◆ **WORK INSTRUCTION**: Retype the part of the records below that opens with the line containing "In the photograph that follows you will find a thermometer" and closes with the line containing "The thermometer reads -8 °C". Leave the pictures out of your copy.

◆ **EXERCISE INPUT**:
****

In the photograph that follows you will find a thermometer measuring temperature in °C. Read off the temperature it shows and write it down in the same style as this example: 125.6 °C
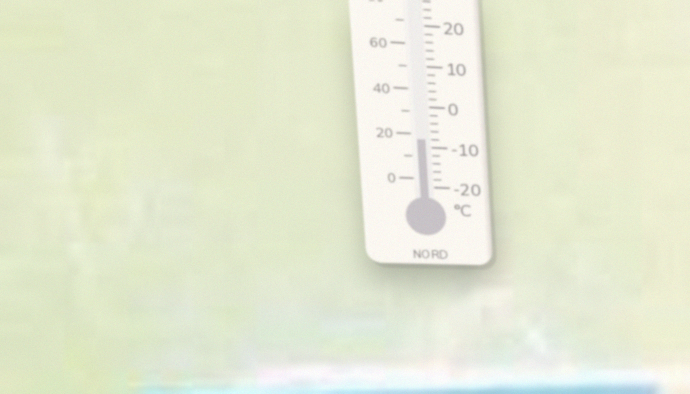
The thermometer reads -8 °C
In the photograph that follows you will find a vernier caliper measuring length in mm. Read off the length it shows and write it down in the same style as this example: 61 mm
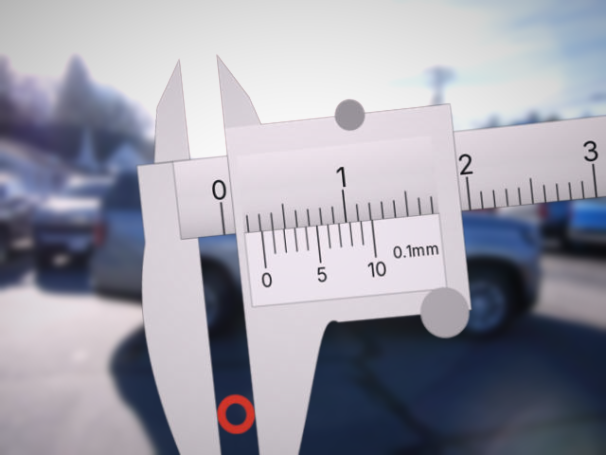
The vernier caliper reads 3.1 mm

****

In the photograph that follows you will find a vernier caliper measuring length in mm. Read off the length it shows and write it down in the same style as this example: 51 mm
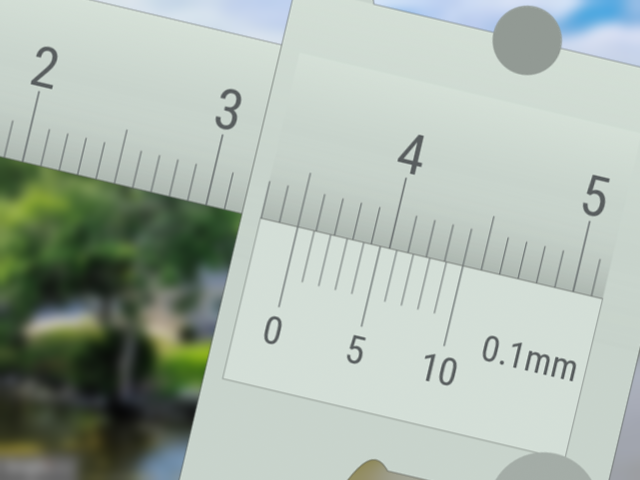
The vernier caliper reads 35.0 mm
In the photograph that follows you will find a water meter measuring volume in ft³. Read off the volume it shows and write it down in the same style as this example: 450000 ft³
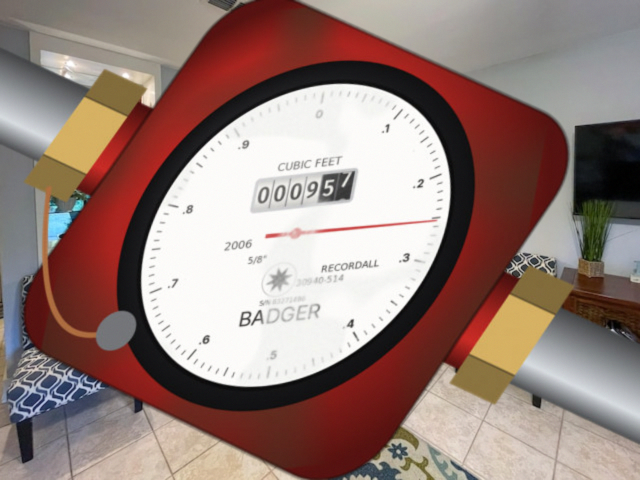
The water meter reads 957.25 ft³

****

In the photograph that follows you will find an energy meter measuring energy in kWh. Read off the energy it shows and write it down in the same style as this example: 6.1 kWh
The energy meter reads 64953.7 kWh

****

◆ **EXPECTED ANSWER**:
In the photograph that follows you will find a thermometer measuring temperature in °C. Read off the temperature it shows and write it down in the same style as this example: 125.6 °C
The thermometer reads -8 °C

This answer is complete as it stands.